Welcher Strategien bedienen Sie sich bei Ihren Soloprogrammen?

Ich wollte immer Grenzen verwischen, wollte Menschen fangen mit etwas, was sie a priori sehr gern haben, und sie zu etwas hinführen, was ihnen unbekannt war. So waren meine Literaturabende. Das hat der Gerd Bacher gesehen und gesagt: So will ich, dass Unterhaltung bei mir im Fernsehen ist. So kam es 1972 zu meiner ersten Show „Auf d' Nacht, Herr Direktor!“

Ihr neues Programm nennt sich „Das war's, Herr Direktor!“. Das klingt so endgültig...

Es haben ja nicht nur Lebensmittel ein Ablaufdatum, sondern auch Schauspieler. Das ist ganz klar. Jeder, der intelligent arbeitet, muss wissen, dass das sehr viel Kraft braucht. Die stimmliche Disposition, das Hirn, das muss alles passen. Ich würde mit mir nicht so packeln, dass ich auch Abstriche in der eigenen Person hinnehmen würde.

Schon Ihre elegante Trinkflasche ist ein Hinweis auf den Sportsgeist, mit dem Sie Ihre Abende in Angriff nehmen. Welche Bewandtnis hat es mit dieser Flasche?

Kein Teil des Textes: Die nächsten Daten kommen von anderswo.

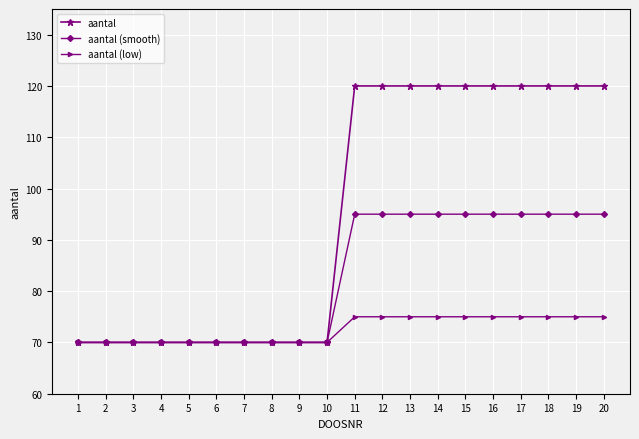

What is the spread (max minus min) of values at 11?

45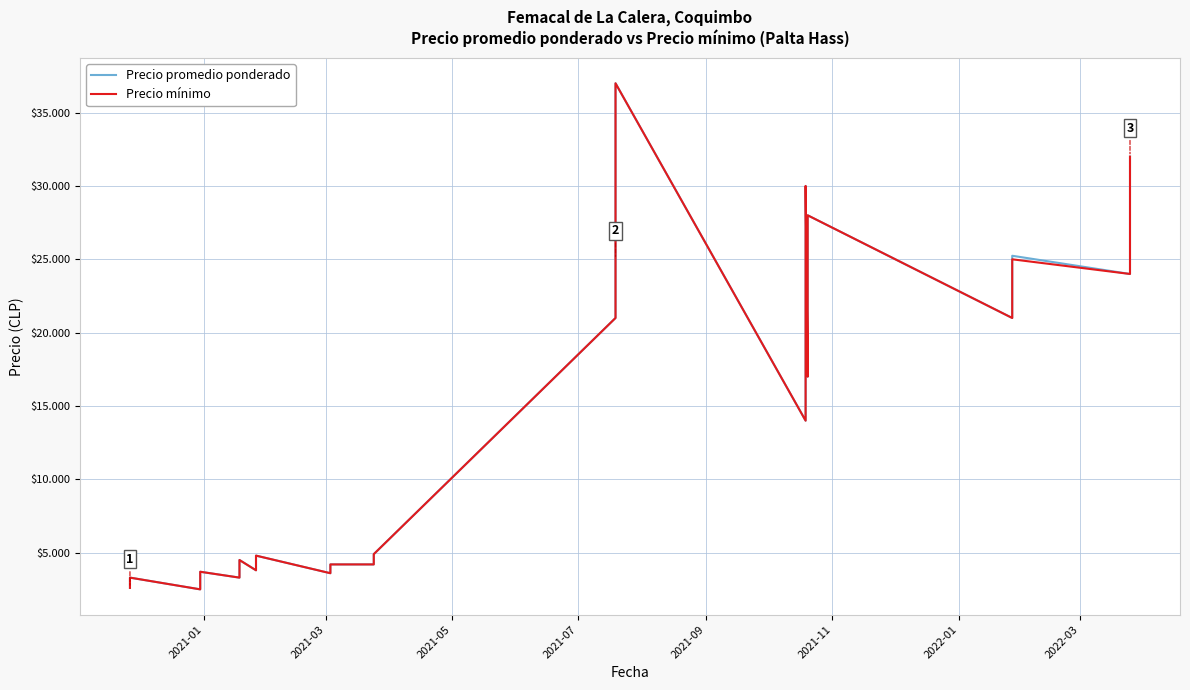

Count the number of data series in this chart.

2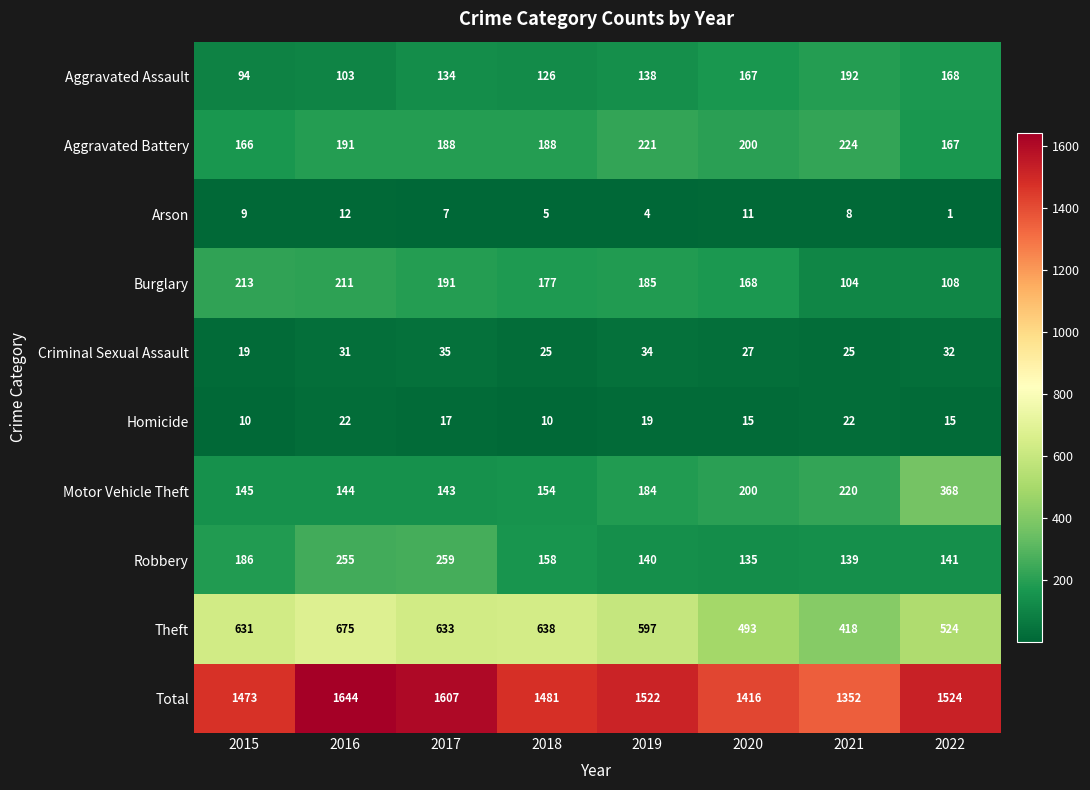

Rank the series by their maximum value, from highest to lowest.

Total, Theft, Motor Vehicle Theft, Robbery, Aggravated Battery, Burglary, Aggravated Assault, Criminal Sexual Assault, Homicide, Arson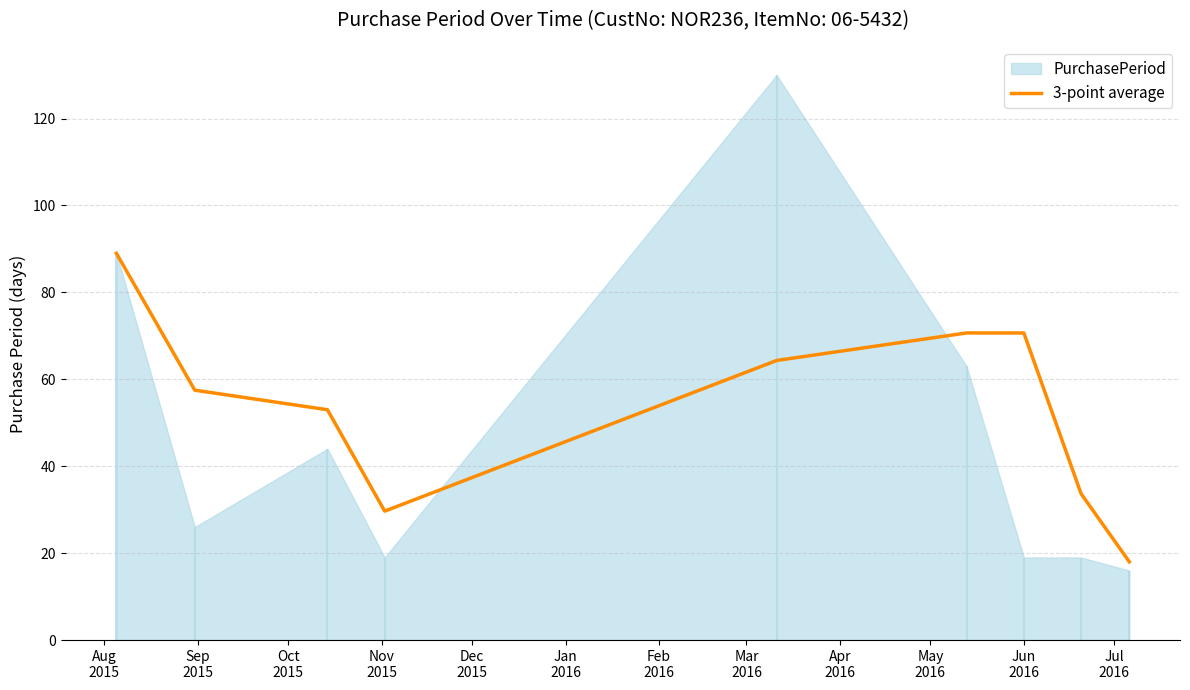

How many categories are shown in the chart?

9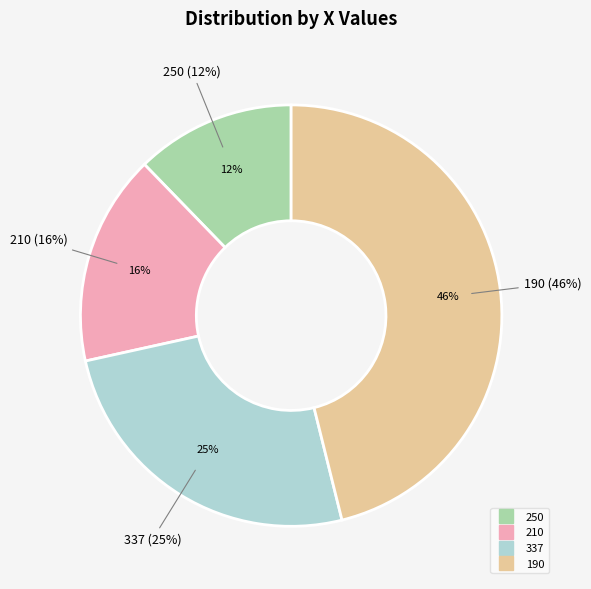

What percentage is NOT represented by 190?

53.9%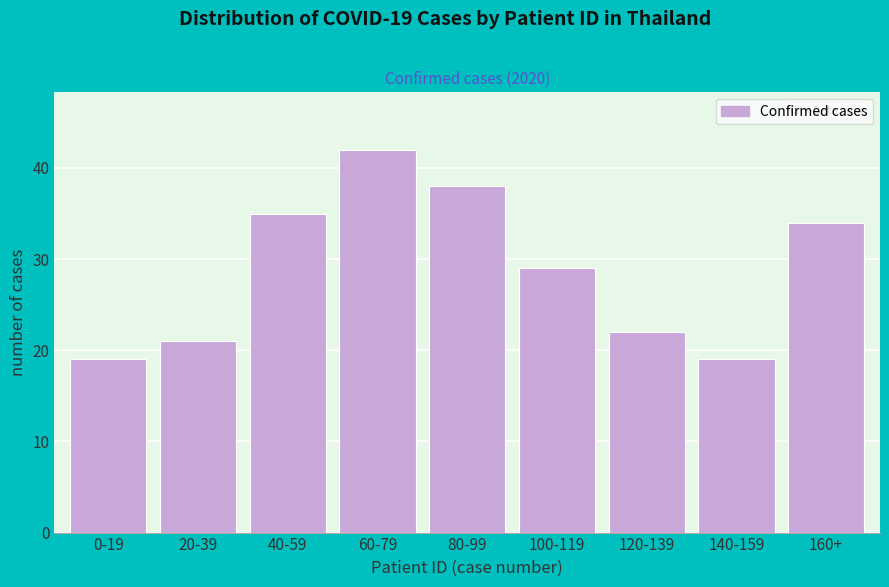

Reading left to right, list all the values displayed in this chart.

0-19=19	20-39=21	40-59=35	60-79=42	80-99=38	100-119=29	120-139=22	140-159=19	160+=34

Ich bin vom Glas Wasser auf der Bühne abgekommen, nachdem ich's dreimal umgehaut hab. Alles eine Sache der Erfahrung. Dann hab ich's ohne probiert, gedürstet bis zur Pause. Das war nicht gut. Dann kam die Flasche. Ich hab sie in drei Ausführungen, aber es kommt immer dieselbe auf die Bühne. Sie ist meine Dekoration. Sonst ist ja nichts.

Sie singen Wienerlied, Operette und mannigfaltigste Chansons, werden dennoch oft nur mit Brel identifiziert. Betrübt Sie das?

Nein. Das macht doch nichts. Gern singen muss man es. Egal, welches Genre. Hochkultur? Davon will ich nichts wissen. Beim Wort Hochkultur denk ich immer an Hopfenpflanzen. Es gibt ein Gernhaben, leidenschaftlich gern haben. Wenn einer beim Heurigen Wienerlieder singt und dabei glücklich ist, dann ist das toll. Höher geht es nicht. Das ist das „Zauberflöten“-Gefühl, wie ich es nenne.

Ist ein so Soloabend immer noch eine Art Nervenkitzel für Sie?

Ja. An so einem Abend, der zweieinhalb Stunden dauern kann, kommt man seinem Ziel nur näher. Ans Erreichen darf man nicht denken. Und da ist noch etwas. Dieses Spiel mit Menschen hat etwas mit Eros zu tun. Ohne, wäre es eine stinkfade Angelegenheit. Nur über die Sinnlichkeit haben die Gedanken einen Sinn.

In Ihrem Buch „Auf d'Nacht, Herr Direktor!“ stellen Sie fest, dass Sie zum Staunen auf die Welt gekommen sind. Worüber staunen Sie dieser Tage?

Sehr vieles. Ich möchte mein Staunen nur über das Positive verwenden. Worüber ich nicht glücklich staunen kann, schüttle ich lieber nur den Kopf.

Was haben Sie sich diesmal vorgenommen?

Noch nie war ein Programm so leise wie jetzt. Das war mein Ehrgeiz. Dadurch hat es ein Geheimnis. Ich koche gern und bilde mir ein, dass ich aus unterschätzten Dingen viel machen kann. So sind auch meine Abende.

AUF EINEN BLICK

Programm und Buch. Michael Heltau tritt mit seinem Soloprogramm „Das war's, Herr Direktor“ am 22. Februar um 19.30 Uhr im Theater an der Wien auf. Am 26. März und 30. April (jeweils um 19.30 Uhr) folgen im Musikverein die Konzertprogramme „Lyrics“ und „Müller-Lieder“. Einen Rückblick auf sein Leben wagt er in seinem Buch „Auf d'Nacht, Herr Direktor!“ (Styria Premium Verlag).